A single unit of Bitcoin, the volatile digital currency that most people have never actually used, hit an all-time high Thursday, making it more valuable than an ounce of gold.
The exchange price for one bitcoin rose $33.36 to $1,263.72, an increase of 2.7 percent, according to CoindDesk's bitcoin price index. Meanwhile, an ounce of gold was trading up $1.70 to $1,233.30.
Since the beginning of the year, bitcoin's value has risen more than 25 percent, while gold is up a little more than 7 percent.
Since its founding in 2009, bitcoin has made a name for itself by allowing for anonymous transactions. The digital currency is now accepted by more than 100,000 merchants worldwide, including Microsoft, Dish and Subway.
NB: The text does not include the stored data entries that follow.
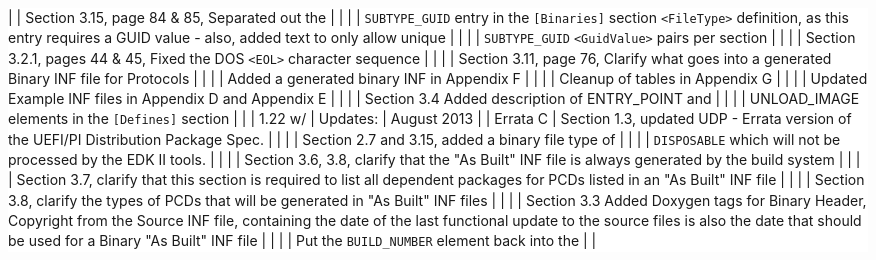 |            | Section 3.15, page 84 & 85, Separated out the                                                                                                                                                                                                                                       |               |
|            | `SUBTYPE_GUID` entry in the `[Binaries]` section `<FileType>` definition, as this entry requires a GUID value - also, added text to only allow unique                                                                                                                               |               |
|            | `SUBTYPE_GUID` `<GuidValue>` pairs per section                                                                                                                                                                                                                                      |               |
|            | Section 3.2.1, pages 44 & 45, Fixed the DOS `<EOL>` character sequence                                                                                                                                                                                                              |               |
|            | Section 3.11, page 76, Clarify what goes into a generated Binary INF file for Protocols                                                                                                                                                                                             |               |
|            | Added a generated binary INF in Appendix F                                                                                                                                                                                                                                          |               |
|            | Cleanup of tables in Appendix G                                                                                                                                                                                                                                                     |               |
|            | Updated Example INF files in Appendix D and Appendix E                                                                                                                                                                                                                              |               |
|            | Section 3.4 Added description of ENTRY_POINT and                                                                                                                                                                                                                                    |               |
|            | UNLOAD_IMAGE elements in the `[Defines]` section                                                                                                                                                                                                                                    |               |
| 1.22 w/    | Updates:                                                                                                                                                                                                                                                                            | August 2013   |
| Errata C   | Section 1.3, updated UDP - Errata version of the UEFI/PI Distribution Package Spec.                                                                                                                                                                                                 |               |
|            | Section 2.7 and 3.15, added a binary file type of                                                                                                                                                                                                                                   |               |
|            | `DISPOSABLE` which will not be processed by the EDK II tools.                                                                                                                                                                                                                       |               |
|            | Section 3.6, 3.8, clarify that the "As Built" INF file is always generated by the build system                                                                                                                                                                                      |               |
|            | Section 3.7, clarify that this section is required to list all dependent packages for PCDs listed in an "As Built" INF file                                                                                                                                                         |               |
|            | Section 3.8, clarify the types of PCDs that will be generated in "As Built" INF files                                                                                                                                                                                               |               |
|            | Section 3.3 Added Doxygen tags for Binary Header, Copyright from the Source INF file, containing the date of the last functional update to the source files is also the date that should be used for a Binary "As Built" INF file                                                   |               |
|            | Put the `BUILD_NUMBER` element back into the                                                                                                                                                                                                                                        |               |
But bitcoin's lack of government backing and regulation has led to volatility. Its ever skyrocketing valuation a few years back attracted investors, but some of that enthusiasm faded after bitcoin exchange Mt. Gox declared bankruptcy in 2014 following the reported theft of almost 750,000 customer bitcoins. The value of bitcoin plummeted in August 2016 after a hacker managed to steal millions of dollars worth of the digital currency.
Experts suggest the growth corresponds with a weakening in the Chinese yuan; bitcoin is apparently attractive to Chinese traders because it enables them to evade currency controls.